For the first four-ish kilometers of this hike, you walk down an old road. It's pretty boring. Near the end there is a bike rack, so if you a mountain bike, use it!

After that, you reach a wide open flood plain that involves much hopping and jumping over small creeks.  This part of the trail isn't as obvious so look for the hiking signs if you get a little lost. It was probably a little wetter than normal due to the flooding in June. Part of the trail was still sitting under some water. After some more time in the trees, it opens up and you cross a beautiful meadow and start getting some stunning views.



Flooded trail

On our way up to the pass.




On our way up to the pass.

Dave, Kory, me and Michelle on the pass. 
On the pass 
Once we reached the pass, we decided to venture a little bit into Banff, because our views of it were being blocked by two smaller ridges.  While Dave scrambled up another mountain to the south, we headed up to the taller ridge west of the pass.  He is quite the long-legged mountain goat and scrambled his way up to the summit in no time! Meanwhile, we lounged in the alpine meadow and took a few jumping shots.

On top of the ridge in Banff

Looking into Banff.
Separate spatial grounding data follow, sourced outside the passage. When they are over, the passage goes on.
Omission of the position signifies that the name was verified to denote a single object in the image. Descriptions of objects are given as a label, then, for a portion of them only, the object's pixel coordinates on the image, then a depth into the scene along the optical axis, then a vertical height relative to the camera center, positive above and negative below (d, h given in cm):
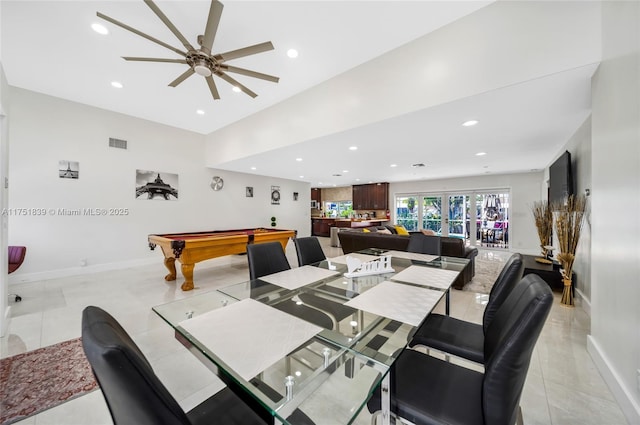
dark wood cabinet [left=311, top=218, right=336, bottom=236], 1027 -59
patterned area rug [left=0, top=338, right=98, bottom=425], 156 -129
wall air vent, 478 +137
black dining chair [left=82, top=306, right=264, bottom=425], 56 -42
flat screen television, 342 +55
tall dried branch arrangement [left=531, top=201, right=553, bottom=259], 408 -18
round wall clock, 646 +79
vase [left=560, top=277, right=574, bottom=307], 311 -105
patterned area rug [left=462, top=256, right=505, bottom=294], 381 -117
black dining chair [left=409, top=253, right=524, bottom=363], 140 -78
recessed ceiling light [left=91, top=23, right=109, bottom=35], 254 +197
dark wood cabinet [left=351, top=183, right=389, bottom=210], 947 +69
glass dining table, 88 -58
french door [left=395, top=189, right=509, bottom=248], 746 -2
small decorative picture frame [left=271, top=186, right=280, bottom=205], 809 +58
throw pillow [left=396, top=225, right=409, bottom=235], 623 -48
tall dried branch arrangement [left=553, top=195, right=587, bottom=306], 304 -24
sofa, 381 -59
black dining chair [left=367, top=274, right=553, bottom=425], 83 -76
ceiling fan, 197 +158
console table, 352 -88
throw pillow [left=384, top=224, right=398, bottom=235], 637 -43
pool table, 357 -61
Leman Lake is visible here.

Jumping shots in front of Lehman Lake.  Thanks Google+ for putting this together! Hah!


On our way back through the flood plain.
This is a longer easy hike at 15 km. It's not difficult nor technical, but the distance does make for a long day.  It took us about 5 hours, plus about an hour of lounging and lunching.  It's a beautiful hike, and definitely worth the effort. Another gorgeous day hiking with some great company, topped off with a stop at the Mountain Juice Cafe.  

Monday, August 5, 2013

Don't give up. It's worth it.

Helen Lake and Cirque Peak


This is quite possibly one of the most beautiful hikes I have EVER been on.  Aside from the first 45 minutes or so, the views from this hike are constant. You start in the trees, but it quickly opens up into a massive alpine meadow full of flowers and surrounded by mountains and glaciers.  


View from about kilometer 2 of the trail.
Everything opens up at about kilometer three.


Creek Crossing!


View of the Bow Valley towards Lake Louise from the alpine meadows before you reach Helen Lake.

You can reach Helen Lake with minimal effort, but the views get better as you head up to the ridge above the lake. You start to catch glimpses what lies behind and beyond the mountains that surround the valley.   
Helen Lake with Cirque Peak behind it.

On the ridge above Helen Lake.
As you scramble up Cirque Peak, the views get more and more spectacular. Lakes and glaciers that weren't visible before are suddenly within your view. At the summit, you have a 360 degree view of everything, we could see numerous turquoise blue lakes, glaciers and more mountains! 


Part way up Cirque Peak. The ridge and Helen Lake are in the left part of the picture. Massive Bow Lake is in the top right.

Definitely a scramble up Cirque Peak.
Although my guidebook says the hike is moderate, hiking to the summit of Cirque Peak makes for a long day. It's probably on the more difficult end of the 'moderate' scale at 16 kilometers round trip and 1043 meters of elevation gain... 500 of which are in the last kilometer of the hike. There was one point (ok, maybe several points) on the steep, scree covered slope that I wanted to just give up and make my way back down. The rain clouds seemed to have caught up with us by then and I was worried about what the hike down would be like if everything suddenly got wet.  Luckily, someone mentioned the word 'loser', and I continued on.  

Panoramic shot from the summit.

Enjoying the views from the summit.
Group shot!


Going down a hike never seems to be as bad as I think it is, in spite of the steepness, with the exception of Skoki Mountain. Unfortunately, by the end of it, my left knee decided it did not like what I was doing and was throbbing for about the last 6 kilometers of the hike.  This, for the record, is why I hike with poles. My knee would have been worse if I had not brought them along.  
Lesson from this hike: Don't give up! Just keep hiking. It's worth it.